Studio album by Live
- Released: December 31, 1991
- Recorded: 1991 at D.V. Perversion Room, Milwaukee, Wisconsin
- Genres: Alternative rock, funk rock
- Length: 51:36
- Label: Radioactive
- Producer: Jerry Harrison

Live chronology
| Four Songs (1991) | Mental Jewelry (1991) | Throwing Copper (1994) |

Singles from Mental Jewelry
- "Operation Spirit (The Tyranny of Tradition)" Released: 1992; "Pain Lies on the Riverside" Released: 1992; "The Beauty of Gray" Released: 1992; "Mirror Song" Released: 1992;

= Mental Jewelry =

Mental Jewelry is the debut studio album by the band Live—and their first under this name; they had previously released the album The Death of a Dictionary under the name Public Affection, under which they also released the EP Divided Mind, Divided Planet. Released on December 31, 1991, it is also the band's major label debut.

Many of the songs on Mental Jewelry are based on the writings of Indian philosopher Jiddu Krishnamurti. It also showcases their early funk rock leanings, particularly through Patrick Dahlheimer's slap bass playing on songs like "Pain Lies on the Riverside", "Operation Spirit (The Tyranny of Tradition)", and "Waterboy". The album's title comes from a lyric in the track "Mirror Song".

A music video was filmed for "Operation Spirit". The video was filmed when the band were still calling themselves Public Affection.

On June 30, 2017, Live announced a reissue of Mental Jewelry as a two-CD set, with the first CD containing the original album and the three outtakes and the second CD containing a full concert.

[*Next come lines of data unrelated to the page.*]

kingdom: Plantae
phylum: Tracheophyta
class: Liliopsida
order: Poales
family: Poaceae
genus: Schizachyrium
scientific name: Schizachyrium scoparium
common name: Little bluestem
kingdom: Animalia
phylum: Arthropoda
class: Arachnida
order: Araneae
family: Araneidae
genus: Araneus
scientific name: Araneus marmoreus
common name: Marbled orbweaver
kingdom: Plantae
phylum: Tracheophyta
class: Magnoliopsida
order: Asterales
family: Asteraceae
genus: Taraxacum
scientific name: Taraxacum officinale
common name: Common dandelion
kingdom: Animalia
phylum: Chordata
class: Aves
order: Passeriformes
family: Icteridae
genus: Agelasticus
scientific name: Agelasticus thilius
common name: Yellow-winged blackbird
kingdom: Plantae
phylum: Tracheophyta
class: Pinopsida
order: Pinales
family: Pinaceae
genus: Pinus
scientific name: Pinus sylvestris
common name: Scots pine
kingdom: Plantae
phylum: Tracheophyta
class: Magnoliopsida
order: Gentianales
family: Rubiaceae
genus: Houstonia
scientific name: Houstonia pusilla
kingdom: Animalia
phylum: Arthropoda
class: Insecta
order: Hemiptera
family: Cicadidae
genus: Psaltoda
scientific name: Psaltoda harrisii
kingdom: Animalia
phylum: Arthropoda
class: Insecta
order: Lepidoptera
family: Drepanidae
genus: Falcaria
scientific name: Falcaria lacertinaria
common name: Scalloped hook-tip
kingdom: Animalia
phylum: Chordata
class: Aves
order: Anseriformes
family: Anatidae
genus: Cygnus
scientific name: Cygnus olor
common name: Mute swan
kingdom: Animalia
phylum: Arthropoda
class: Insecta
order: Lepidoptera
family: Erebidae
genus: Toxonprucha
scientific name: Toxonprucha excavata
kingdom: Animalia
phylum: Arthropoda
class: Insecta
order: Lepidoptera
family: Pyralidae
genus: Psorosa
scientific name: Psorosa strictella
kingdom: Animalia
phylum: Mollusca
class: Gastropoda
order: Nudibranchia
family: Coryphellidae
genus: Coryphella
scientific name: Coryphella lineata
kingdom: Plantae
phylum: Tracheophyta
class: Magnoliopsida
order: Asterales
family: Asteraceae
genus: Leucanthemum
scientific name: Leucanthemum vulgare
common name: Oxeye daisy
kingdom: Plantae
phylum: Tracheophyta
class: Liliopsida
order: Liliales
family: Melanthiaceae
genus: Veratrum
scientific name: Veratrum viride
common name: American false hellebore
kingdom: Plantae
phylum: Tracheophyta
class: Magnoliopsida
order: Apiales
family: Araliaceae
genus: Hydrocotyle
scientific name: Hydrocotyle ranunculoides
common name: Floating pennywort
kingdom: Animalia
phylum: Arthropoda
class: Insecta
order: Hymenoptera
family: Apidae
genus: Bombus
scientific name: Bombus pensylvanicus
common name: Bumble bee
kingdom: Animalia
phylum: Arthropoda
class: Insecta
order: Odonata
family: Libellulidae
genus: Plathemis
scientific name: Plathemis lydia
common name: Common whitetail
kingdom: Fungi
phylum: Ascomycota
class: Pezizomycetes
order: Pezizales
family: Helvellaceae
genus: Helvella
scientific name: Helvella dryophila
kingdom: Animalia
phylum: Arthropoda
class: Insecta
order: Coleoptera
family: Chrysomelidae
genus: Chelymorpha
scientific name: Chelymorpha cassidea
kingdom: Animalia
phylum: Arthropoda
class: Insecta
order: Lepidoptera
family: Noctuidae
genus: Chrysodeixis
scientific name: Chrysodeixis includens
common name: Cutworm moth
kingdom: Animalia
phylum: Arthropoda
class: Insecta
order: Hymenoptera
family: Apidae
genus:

Cassette and vinyl reissues were also announced.

Professional ratings
Review scores
| Source | Rating |
| AllMusic | Star Half star |
| The Rolling Stone Album Guide | Star |
| Spin Alternative Record Guide | 6/10 |

==Track listing==

A track named "Susquehanna" was written during these sessions and often played live during the first few years of Live's career under that name, but not recorded until 1993, during the sessions for the follow-up, Throwing Copper. That version would not be released until the 25th Anniversary reissue edition of that album in 2019, however.

| No. | Title | Length |
|---|---|---|
| 1. | "Pain Lies on the Riverside" | 5:11 |
| 2. | "Operation Spirit (The Tyranny of Tradition)" | 3:18 |
| 3. | "The Beauty of Gray" | 4:14 |
| 4. | "Brothers Unaware" | 4:45 |
| 5. | "Tired of 'Me'" | 3:26 |
| 6. | "Mirror Song" | 3:38 |
| 7. | "Waterboy" | 3:07 |
| 8. | "Take My Anthem" | 4:37 |
| 9. | "You Are the World" | 4:23 |
| 10. | "Good Pain" | 5:39 |
| 11. | "Mother Earth Is a Vicious Crowd" | 4:10 |
| 12. | "10,000 Years (Peace Is Now)" | 5:08 |

== Personnel ==
Adapted credits from the liner notes of Mental Jewelry.

Live

- Ed Kowalczyk – lead vocals, acoustic guitar
- Chad Taylor – guitar, backing vocals
- Patrick Dahlheimer – bass, backing vocals
- Chad Gracey – drums, percussion, backing vocals

Technical personnel

- Jerry Harrison – producer, mixing
- David Vartanian – engineer, mixing
- Doug McKean – assistant engineer
- Tom Lord-Alge – mixing on "Pain Lies on the Riverside"
- Ted Jensen – mastering
- Gary Kurfirst – executive producer
- Phil Schuster – production coordinator
- Vartan Kurjian and Jonas C. Livingston – art direction
- Julie Carter – sleeve design
- Ron Keith – photography

==Charts==
===Album===

| Chart (1992) | Peak position |
|---|---|
| Australian Albums (ARIA) | 137 |
| US Billboard 200 | 73 |

===Singles===

| Single | US Modern Rock (1992) |
|---|---|
| "Operation Spirit (The Tyranny of Tradition)" | 9 |
| "Pain Lies on the Riverside" | 24 |

== Certifications ==

| Region | Certification | Certified units/sales |
| Canada (Music Canada) | Gold | 50,000^{^} |
| Netherlands (NVPI) | Gold | 50,000^{^} |
| United States (RIAA) | Platinum | 1,000,000^{^} |
^{^} Shipments figures based on certification alone.